- [Extrait choisi]
Amoureuse de photographie, et de petits plats mijotés au nappage parfait, Florence Vincent qui arpente les plateaux de cinéma depuis longtemps, a trouvé dans le rôle de styliste culinaire le parfait équilibre des saveurs. Rencontre autour d’une profession qui, malgré l’absence d’odeurs et de goûts, arrive à nous donner l’eau à la bouche !

Est-ce qu’au cinéma on retrouve des procédés similaires à ceux de la publicité pour mettre en valeur les aliments ? Je pense à l'utilisation, par exemple en marketing, de sirop de glucose pour faire briller les aliments ou de savon pour faire mousser la bière, qui permettent de rendre la nourriture plus attractive.
Oui, mais ça dépend des contraintes techniques, des conditions, de l’usage qui sera fait du plat… Par exemple, s’il ne doit pas être touché pendant plusieurs heures ou plusieurs jours, soit il faut le refaire ou en avoir plusieurs versions, soit il faut faire quelque chose qui ne bouge pas trop. Il faut tricher. Donc oui, on triche. Je peux par exemple faire briller des aliments, ne serait-ce qu'avec un pinceau et de l'huile. Ça peut être aussi simple que ça. Et puis parfois, ça peut être des choses beaucoup plus complexes. Mais c'est nos petits secrets, à chacun de nous (rires). Mais parfois, il m'arrive aussi de faire de la vraie nourriture qui doit être mangée et là évidemment les contraintes ne sont pas les mêmes notamment en fonction de la météo. Sur le dernier tournage par exemple, j'avais une scène de petit-déjeuner et j'avais du beurre alors qu’on tournait en plein soleil. Là, évidemment, le beurre il ne tient pas, il fond en deux-deux. Donc il faut vraiment faire quelque chose qui ressemble à du beurre, mais qui n'est pas du beurre et qui ne peut pas fondre au soleil. Il faut être inventif et c’est là la magie de mon métier. C’est une gymnastique !
Quels sont les enjeux ou les contraintes lorsque la nourriture doit être comestible pour les acteur·ices ?
Par exemple, pour The Last Duel de Ridley Scott, avec Jean-Yves Patte qui a le même profil que moi en plus d’être historien d'art, on avait reçu une demande assez claire : c'était vraiment que les aliments, enfin les mets, les plats, soient bons. Notamment parce que les acteurs avaient eu de mauvais souvenirs sur des tournages précédents où ça avait été un peu bâclé.
On a donc fait plein de recherches sur les recettes de l'époque parce que ça devait, évidemment, respecter l'histoire et l'époque tout en étant comestible et bon. Et bien sûr, on s'adapte aux intolérances alimentaires des acteurs, à leur régime particulier, s'ils en ont.

- [Consigne A] Recopiez le passage de l'entretien sur le stylisme culinaire qui commence à "Par exemple, pour" et se termine à "un peu bâclé.".
- [Consigne B] Poursuivez, s'il vous plaît, l'entretien sur le stylisme culinaire au point où il s'arrête.

- [Liste des données]
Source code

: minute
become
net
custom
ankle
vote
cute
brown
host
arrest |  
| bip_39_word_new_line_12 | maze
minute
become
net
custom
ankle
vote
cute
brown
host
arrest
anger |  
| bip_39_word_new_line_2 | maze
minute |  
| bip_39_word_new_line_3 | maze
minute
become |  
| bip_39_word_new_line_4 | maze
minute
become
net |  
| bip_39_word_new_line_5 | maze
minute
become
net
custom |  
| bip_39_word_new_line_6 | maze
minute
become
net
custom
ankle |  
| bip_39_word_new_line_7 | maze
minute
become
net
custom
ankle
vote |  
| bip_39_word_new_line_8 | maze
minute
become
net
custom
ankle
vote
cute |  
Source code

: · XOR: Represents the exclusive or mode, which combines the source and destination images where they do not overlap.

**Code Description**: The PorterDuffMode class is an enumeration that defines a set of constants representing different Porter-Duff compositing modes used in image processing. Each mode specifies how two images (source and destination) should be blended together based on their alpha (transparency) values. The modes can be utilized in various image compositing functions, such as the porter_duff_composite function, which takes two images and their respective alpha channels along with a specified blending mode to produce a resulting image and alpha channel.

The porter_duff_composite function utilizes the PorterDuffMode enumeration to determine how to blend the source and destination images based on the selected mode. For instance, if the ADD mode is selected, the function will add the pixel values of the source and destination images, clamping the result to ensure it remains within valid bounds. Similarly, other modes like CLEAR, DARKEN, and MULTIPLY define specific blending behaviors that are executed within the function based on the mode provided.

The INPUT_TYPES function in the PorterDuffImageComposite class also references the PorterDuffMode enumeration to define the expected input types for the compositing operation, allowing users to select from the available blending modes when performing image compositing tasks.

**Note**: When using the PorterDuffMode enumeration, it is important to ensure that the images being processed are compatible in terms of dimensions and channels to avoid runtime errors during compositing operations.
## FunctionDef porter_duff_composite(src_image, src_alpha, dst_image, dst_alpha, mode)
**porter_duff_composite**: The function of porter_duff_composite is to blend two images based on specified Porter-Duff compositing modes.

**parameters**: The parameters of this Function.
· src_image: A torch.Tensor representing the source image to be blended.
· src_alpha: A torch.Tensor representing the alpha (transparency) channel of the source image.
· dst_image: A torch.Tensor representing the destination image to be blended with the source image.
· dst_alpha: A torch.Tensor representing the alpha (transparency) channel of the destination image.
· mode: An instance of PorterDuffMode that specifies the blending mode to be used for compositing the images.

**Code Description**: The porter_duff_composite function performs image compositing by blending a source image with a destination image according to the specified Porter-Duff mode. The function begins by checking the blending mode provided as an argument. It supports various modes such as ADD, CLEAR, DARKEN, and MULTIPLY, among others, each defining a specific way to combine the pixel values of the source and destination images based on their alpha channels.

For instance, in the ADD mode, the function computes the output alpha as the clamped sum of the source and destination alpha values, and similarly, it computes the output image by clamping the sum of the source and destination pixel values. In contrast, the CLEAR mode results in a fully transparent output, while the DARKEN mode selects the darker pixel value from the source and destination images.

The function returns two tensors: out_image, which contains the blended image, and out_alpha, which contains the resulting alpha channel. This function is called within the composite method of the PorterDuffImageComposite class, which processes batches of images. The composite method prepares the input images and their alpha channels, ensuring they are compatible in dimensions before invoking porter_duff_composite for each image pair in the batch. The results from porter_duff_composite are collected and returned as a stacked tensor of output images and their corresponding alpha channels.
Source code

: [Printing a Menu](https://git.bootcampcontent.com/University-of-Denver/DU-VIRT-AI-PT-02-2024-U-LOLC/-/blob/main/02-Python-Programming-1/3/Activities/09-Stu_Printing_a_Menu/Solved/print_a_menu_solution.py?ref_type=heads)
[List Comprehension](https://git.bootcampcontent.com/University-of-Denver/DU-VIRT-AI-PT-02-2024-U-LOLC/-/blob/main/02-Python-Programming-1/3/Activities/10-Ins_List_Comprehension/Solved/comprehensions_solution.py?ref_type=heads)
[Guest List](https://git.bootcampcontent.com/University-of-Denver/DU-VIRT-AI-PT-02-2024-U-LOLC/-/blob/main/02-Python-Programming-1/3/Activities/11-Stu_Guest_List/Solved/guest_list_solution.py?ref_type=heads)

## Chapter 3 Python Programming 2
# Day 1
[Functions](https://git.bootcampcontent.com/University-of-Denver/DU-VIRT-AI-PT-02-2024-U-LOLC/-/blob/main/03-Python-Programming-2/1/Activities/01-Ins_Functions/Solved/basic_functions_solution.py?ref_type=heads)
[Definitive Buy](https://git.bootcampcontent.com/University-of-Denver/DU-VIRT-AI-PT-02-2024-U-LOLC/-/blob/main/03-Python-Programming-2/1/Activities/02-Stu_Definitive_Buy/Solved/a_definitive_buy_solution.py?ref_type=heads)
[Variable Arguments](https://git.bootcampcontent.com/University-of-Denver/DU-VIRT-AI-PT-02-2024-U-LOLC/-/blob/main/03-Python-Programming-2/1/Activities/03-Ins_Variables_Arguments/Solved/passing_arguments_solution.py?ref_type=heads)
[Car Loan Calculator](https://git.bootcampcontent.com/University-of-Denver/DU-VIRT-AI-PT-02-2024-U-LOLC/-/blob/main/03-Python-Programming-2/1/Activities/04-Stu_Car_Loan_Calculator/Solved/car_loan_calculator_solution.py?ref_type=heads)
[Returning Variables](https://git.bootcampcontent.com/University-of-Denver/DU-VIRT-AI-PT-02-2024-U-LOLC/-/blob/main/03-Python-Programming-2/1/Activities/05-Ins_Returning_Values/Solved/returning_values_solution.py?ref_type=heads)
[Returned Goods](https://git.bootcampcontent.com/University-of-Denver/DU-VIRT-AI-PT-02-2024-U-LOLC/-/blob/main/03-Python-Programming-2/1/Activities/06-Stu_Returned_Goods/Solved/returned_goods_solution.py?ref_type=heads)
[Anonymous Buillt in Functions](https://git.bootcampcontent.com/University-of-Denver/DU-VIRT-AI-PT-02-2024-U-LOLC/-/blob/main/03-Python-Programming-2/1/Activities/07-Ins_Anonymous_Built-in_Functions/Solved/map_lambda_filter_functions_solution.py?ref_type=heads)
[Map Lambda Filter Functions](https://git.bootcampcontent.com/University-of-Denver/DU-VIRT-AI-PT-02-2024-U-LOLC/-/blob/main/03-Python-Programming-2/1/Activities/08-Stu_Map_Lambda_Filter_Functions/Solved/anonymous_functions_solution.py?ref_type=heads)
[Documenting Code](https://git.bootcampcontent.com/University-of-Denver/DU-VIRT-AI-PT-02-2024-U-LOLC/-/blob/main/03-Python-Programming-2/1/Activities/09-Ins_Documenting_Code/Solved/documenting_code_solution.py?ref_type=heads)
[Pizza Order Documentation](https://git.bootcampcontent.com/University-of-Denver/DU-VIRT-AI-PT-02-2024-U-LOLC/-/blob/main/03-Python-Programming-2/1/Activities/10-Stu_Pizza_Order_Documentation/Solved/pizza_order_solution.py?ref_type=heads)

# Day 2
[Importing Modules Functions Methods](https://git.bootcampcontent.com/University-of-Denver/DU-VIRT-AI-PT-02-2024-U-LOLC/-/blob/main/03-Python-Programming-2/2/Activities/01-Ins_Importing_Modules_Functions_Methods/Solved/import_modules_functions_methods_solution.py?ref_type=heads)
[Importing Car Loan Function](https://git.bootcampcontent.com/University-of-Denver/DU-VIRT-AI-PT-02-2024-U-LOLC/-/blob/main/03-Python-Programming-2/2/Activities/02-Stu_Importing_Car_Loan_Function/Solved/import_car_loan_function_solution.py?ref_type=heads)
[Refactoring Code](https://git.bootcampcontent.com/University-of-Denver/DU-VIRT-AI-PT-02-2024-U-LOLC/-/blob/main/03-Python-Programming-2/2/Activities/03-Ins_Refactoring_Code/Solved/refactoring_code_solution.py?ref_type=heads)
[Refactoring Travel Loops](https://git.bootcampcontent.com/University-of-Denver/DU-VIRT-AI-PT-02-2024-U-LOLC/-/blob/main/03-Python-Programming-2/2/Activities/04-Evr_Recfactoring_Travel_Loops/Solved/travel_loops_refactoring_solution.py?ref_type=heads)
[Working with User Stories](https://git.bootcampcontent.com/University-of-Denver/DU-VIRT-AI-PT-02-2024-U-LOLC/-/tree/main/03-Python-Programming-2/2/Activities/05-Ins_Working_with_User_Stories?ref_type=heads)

- [Réponse attendue A]
Par exemple, pour The Last Duel de Ridley Scott, avec Jean-Yves Patte qui a le même profil que moi en plus d’être historien d'art, on avait reçu une demande assez claire : c'était vraiment que les aliments, enfin les mets, les plats, soient bons. Notamment parce que les acteurs avaient eu de mauvais souvenirs sur des tournages précédents où ça avait été un peu bâclé.

- [Réponse attendue B]
Ça m'est arrivé de faire du faux fromage par exemple.

Qu'est-ce qu'on mange à l'époque de The Last Duel ?
En l'occurrence, là on avait fait des cailles farcies sur tranchoirs. On avait fait énormément de purée, des espèces de potée. On avait aussi fait des tourtes, du pain d'épices, énormément de gaufres. Avec des vieux moules en fonte. Et donc, voilà. C'était assez énorme. On n'a pas arrêté de cuisiner sur ce tournage avec Jean-Yves.
Pour choisir les plats qui pouvaient être réalisés on a fait des recherches historiques puis des propositions aux équipes de mise en scène. On fait des dossiers, parfois avec des croquis, parfois avec des moodboards pour avoir une idée des textures, des couleurs, de ce à quoi ça va ressembler plus ou moins. Donc, on fait des dossiers, il y a beaucoup d'échanges. Et puis après, on s'organise sur la réalisation et le lieu où on va réaliser ça parce que la plupart du temps, on a des cuisines volantes pour être proches du lieu de tournage. Tout est organisé pour qu'on puisse réagir vite.
J’imagine que plus on fait ce genre de projet, plus ça nous amène à d'autres projets de la même ampleur ?
Après Ridley Scott, c'est difficile de garder le niveau (rires). Mais oui depuis, j'ai travaillé avec Patrice Leconte sur Maigret. C’était un autre challenge. J'avais une pièce montée à réaliser qui devait rester plusieurs jours. Elle ne devait pas être mangée. La nourriture, c'est assez anecdotique. C'est un petit élément du décor qui reste souvent peu de temps à l’image. Il faut que ce soit remarqué selon les besoins de l'histoire et donc s'il faut exagérer un petit peu les volumes, moi je vais volontairement le faire. On triche un peu, quoi.

De Downton Abbey, son aristocratie anglaise, à ce Paris post-seconde guerre mondiale dans Maigret... Vous vous êtes quand même attaquée à des réalités socio-économiques, historiques et géographiques très différentes. J’imagine que cela nécessite beaucoup de préparation ?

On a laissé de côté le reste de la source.